You are the Country Manager of Weber Shandwick Africa, one of the leading PR firms in the world. What does your job entail?
As Country Manager, Weber Shandwick Nigeria, my role includes growing the business in Nigeria and the West African region. The mandate involves reinforcing the Weber Shandwick corporate culture and service hallmark in-country, which has positioned the Weber Shandwick brand as a leading global agency, and leveraging on this strength to grow the business within the region.
Tell us more about Weber Shandwick Africa.
Weber Shandwick Africa is a team of 22 dynamic individuals that are creative, innovative and well acquainted with the local markets in the region. The office has been in existence for 5 years; based in South Africa, Johannesburg and full time employees based in Nigeria.
The team works very closely with partner agencies to execute world class strategies and plans while re-enforcing WS best practices on a global scale. The team partakes in a number of formal and informal training sessions organized by the company to ensure that they are always in tune with the latest global trends.
We have conducted and delivered campaigns across West Africa, working with affiliates who understand the cultural nuances of the region, providing insights with amazing results to our clients. One of our strengths, and one which we pride ourselves, is belonging to an organization with network of experts spanning 121 offices across the globe. This set-up ensures complete synergy across markets and guarantees that we are all taken as one brand with clear messaging.
In recent times, some researchers have pointed to a continuous convergence of PR and Marketing. Do you foresee PR losing its identity in the process?

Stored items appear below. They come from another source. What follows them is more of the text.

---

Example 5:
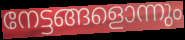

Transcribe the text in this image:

നേട്ടങ്ങളൊന്നുംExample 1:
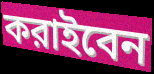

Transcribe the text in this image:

করাইবেন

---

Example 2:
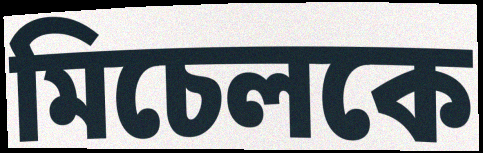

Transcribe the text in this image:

মিচেলকে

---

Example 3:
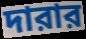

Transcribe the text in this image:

দারার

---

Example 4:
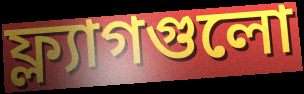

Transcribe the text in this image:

ফ্ল্যাগগুলো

We have been talking about integrated marketing communications which provides the platform for these disciplines to converge as one. We are in an era where communications has evolved into creativity, strategy and impact. It’s not about whether this is marketing or PR but more importantly about how what we’re doing is able to create the desired impact. For instance, in Weber Shandwick we are pushing the boundaries and creating unique solutions for our clients that ensure they remain top of mind in their businesses. That is why in Weber Shandwick we’re ‘engaging, always’.
If not, does PR have anything to gain from the development?

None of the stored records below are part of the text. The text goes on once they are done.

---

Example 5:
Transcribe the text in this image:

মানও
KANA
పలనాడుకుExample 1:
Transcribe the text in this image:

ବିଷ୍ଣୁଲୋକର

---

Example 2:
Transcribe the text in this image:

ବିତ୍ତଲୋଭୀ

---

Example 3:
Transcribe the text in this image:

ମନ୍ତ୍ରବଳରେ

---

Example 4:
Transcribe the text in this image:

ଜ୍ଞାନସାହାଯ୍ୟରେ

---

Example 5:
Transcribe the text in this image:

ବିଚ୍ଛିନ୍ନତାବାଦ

The first approach is not to try and delineate Marketing from PR; otherwise, there’s already a restriction. The point I’m driving here is to see PR and Marketing first as communications – everything is in a mix. What should interest you is being able to build a strategy that fits the problem and provide solution. As PR practitioners in Africa and Nigeria particularly, it is time to explore the options in communications and evolve winning campaigns that will make an advertising or marketing specialist green with envy.
Globally, finding and retaining the right PR talents remains the single biggest business challenge the PR industry faces. Why is this so?

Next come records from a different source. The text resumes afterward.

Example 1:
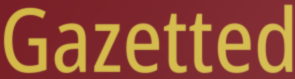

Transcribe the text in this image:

Gazetted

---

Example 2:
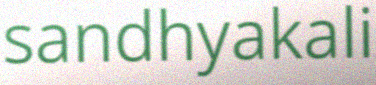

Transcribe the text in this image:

sandhyakali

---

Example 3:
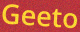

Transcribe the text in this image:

Geeto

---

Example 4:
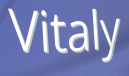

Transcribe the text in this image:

Vitaly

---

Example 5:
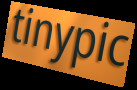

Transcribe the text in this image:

tinypic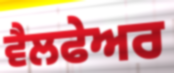
ਵੈਲਫੇਅਰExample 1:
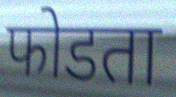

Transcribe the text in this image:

फोडता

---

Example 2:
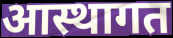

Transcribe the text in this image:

आस्थागत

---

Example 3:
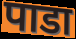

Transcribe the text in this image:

पाडा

We’re used to doing things the same way; so new ideas are not being created, new technologies are not being explored. We’re in a tech era where young people are pushing the boundaries of innovation and doing what ordinarily was impossible 20 years ago. No one wants to associate with a profession still living in the Dark Age. What we have now is a line of PR practitioners who have done PR the same way in the last 15-20 years and are being recycled from one agency to another. So the industry is saturated with people who are no longer relevant.
Do you think the PR industry has positioned itself well as an inspirational career choice? If not, how can it do that?
We’re in an era where word-of-mouth referral has overtaken any TV or billboard campaigns. Right now, it’s about influencers and social media. This is what we do in PR. How do you position your client/service/product to get endorsed by relevant public so much that someone other than yourself is willing to speak on your behalf without being sponsored to do so? Not many practitioners know how to get a brand to this point. So, first thing is knowledge. We’re limited in the depth and height and width of what we can achieve in this profession. Until we bridge that knowledge gap, the industry will still be looked on as a profession for everyone else who has failed in other professions.
It is generally believed that PR will gain more respect if it effectively demonstrates its value within organizations. What advice do you have for PR professionals to ensure this is achieved in the organizations they work for?
Every organization, whether big or small, needs Public Relations as long as the organization has customers and stakeholders. Why organizations are not engaging PR agencies is either they do not understand what PR is about, or existing agencies are not delivering value, therefore, the organization has not seen the need for a sign on. These days, clients want to justify spend and therefore need evidences of PR outcomes. Measuring outcomes in PR is a recurring discussion and until we’re able to crack it, demonstrating PR values will still be in contention.
However, demonstrating value is a function of many factors which includes documentation of case studies – how company X moved from point A to point B using PR services. In Nigeria, I’m yet to see empirical evidences to show such outcomes. If the PR industry is to grow in Nigeria, practitioners need to come together to document campaigns evidently showing selected PR outcomes and institute a platform for such campaigns to be celebrated with the clients in attendance.
Given your wealth of experience in PR, what advice do you have for those hoping to make a career in the profession?
Public Relations has become a sought-after profession all over the world. Bolstered with advancement in technology there is no limit to what we can achieve using PR. For anyone who desires to take up PR as a profession, it is not because they failed in other professions, it’s about passion. Passion drives performance.